Summary - GitHub Actions

To be honest GitHub Action surprised me. It’s surprisingly easy to set up, even with compare to Travis. Jobs lunch fast, without delays. What I can say more? I have a problem with finding some issues related to this solution at this point in my side project maturity.

Global summary

This comparison will be focused on my current case, not about all the good, bad and ugly sides of these projects. I would like to highlight that all tested solutions are great, easy to set up and free for public projects. Developers provide solid documentation, StackOverflow wasn’t mandatory. All solutions are stable and Getting Things Done.
In the beginning, I would like rejected CircleCI, because of this Web GUI. Maybe if you’re a manager or you just like clicking then it is a product for you, for me is uncomfortable and hard to read. CircleCI from my feeling is a bit slower than others. The level of complication is high, even with simple projects.
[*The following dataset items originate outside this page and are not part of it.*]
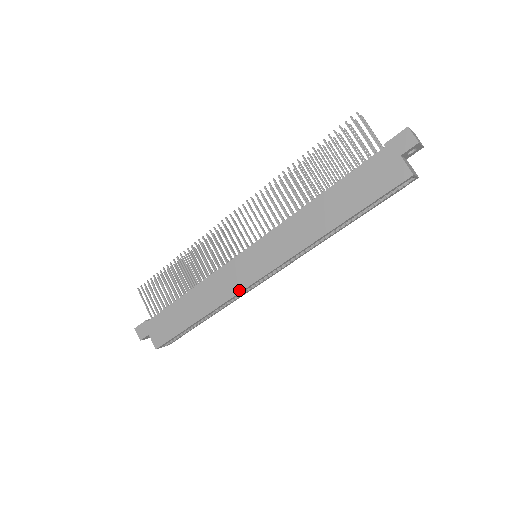
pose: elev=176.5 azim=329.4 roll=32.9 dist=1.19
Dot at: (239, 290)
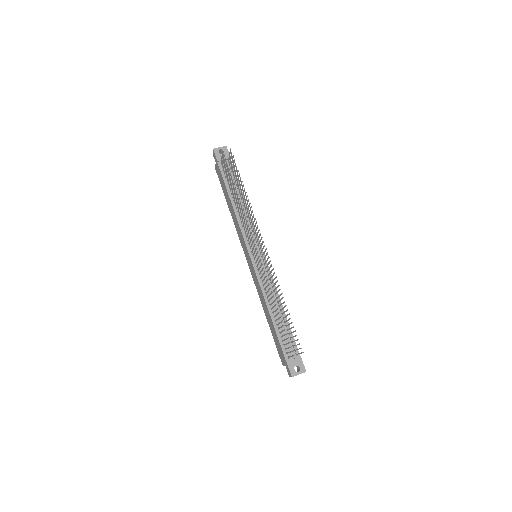
Dot at: (241, 244)
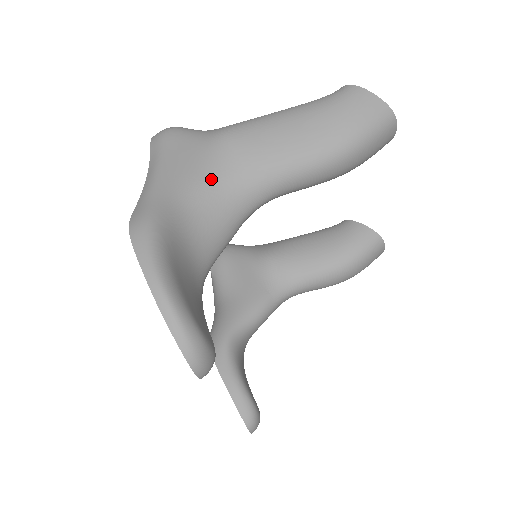
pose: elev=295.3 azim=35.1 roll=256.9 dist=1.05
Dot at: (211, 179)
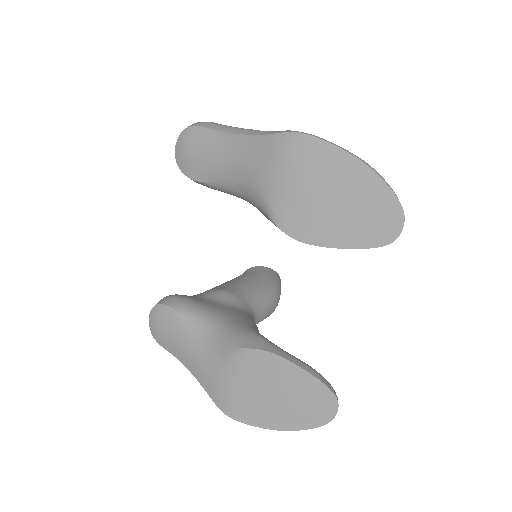
Dot at: occluded
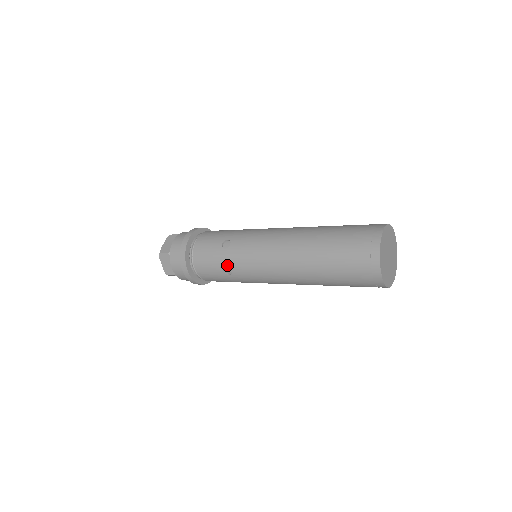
Maybe if you have a big complicated project it’s awesome, but for me is overkill.
Here I have a problem, both tools really good fit to my case. Web GUIs are simple and effective, the YAML file is simple and user-friendly. I think GitHub Action is faster than competitors for an obvious reason - repo is hosted on GitHub so within one product. Travis has a long history, so he should be mature and well tested.
After few minutes of thinking I decided to stay with GitHub Action for a few months longer than I expected. Just because doesn’t need an additional tool and looks promising.
What next? Automatic Tests. Definitely, but I have no idea how to test Markdown and static content.